Local research also underscores the importance of pre-K as reports from the Kinder Institute's Houston Education Research Consortium capture the benefits of two years of pre-K exposure compared to one and expose the variability of quality across the Houston Independent School District's pre-K offerings. Like the CityHealth and NIEER report, those reports relied on a set of NIEER-identified quality benchmarks to assess programs, including policies around teacher education level, professional development, maximum class sizes and more. Though HISD's pre-K program had relatively high enrollment, per the report, it met only five of the 10 quality benchmarks, putting it on par with Denver, Dallas and Memphis.

In practice, though, those benchmark numbers vary from campus to campus, according to HERC's analysis of 50 pre-K programs. In HISD, individual campus programs were more likely to meet benchmarks concerning teacher education level and some early learning standard in the curriculum but less likely to have a staff to child ratio of 1:10 or better or teachers with specialized training in early childhood education, according to HERC's analysis.

"These quality benchmarks are meant to be minimum requirements," HERC researcher Erin Baumgartner told the Urban Edge when the reports were released. "But that doesn’t mean that they are all students need."

Within Texas, there also appears to be variation.
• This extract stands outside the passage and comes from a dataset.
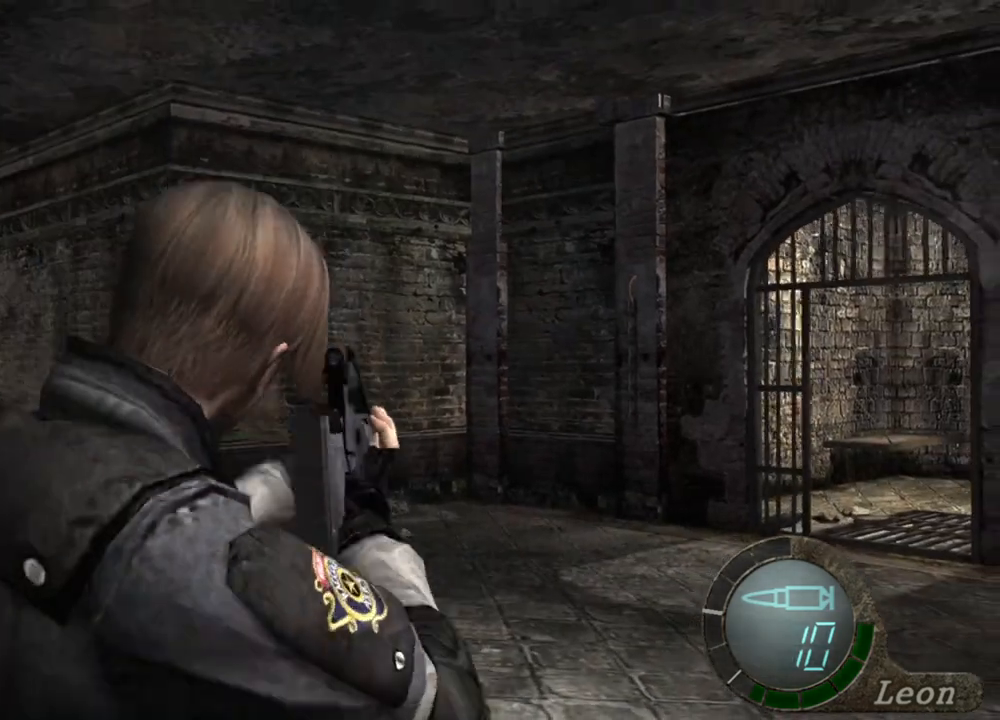
{"keys": [], "mouse": ["right"], "events": []}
San Antonio's pre-K program was one of only five in the CityHealth and NIEER report to be considered both high quality and high enrollment. Included in its district offerings is its Pre-K 4 SA, launched by former mayor and presidential hopeful Julián Castro, which offers full-day pre-kindergarten — free to qualified 4-year-olds — coupled with after-school care through four dedicated centers. The program, which is run by a nonprofit controlled by the city, emphasizes bilingual experience among its teachers, according to the report. The bulk of the program's funding comes from sales tax revenue. Castro has referenced the program multiple times since announcing his bid for the presidency. Though it has won praise as a "universal" program, the four centers enrolled roughly 2,000 students in the 2017-2018 school year, according to the San Antonio Express-News, while grant money has been distributed to help improve pre-K offerings across the district.

Four other cities earned the top designation from CityHealth and NIEER: Boston, Charlotte, Nashville and New York City.

“Pre-K is a proven policy every city should employ to ensure all children get a strong and healthy start,” said Shelley Hearne, president of CityHealth, in a statement released with the report. “The good news is that most of the large U.S. cities we studied have a Pre-K program in place, but there is still work to do. In order to fully reap the benefits of Pre-K, city leaders need to design high-quality programs that children and families can readily access.”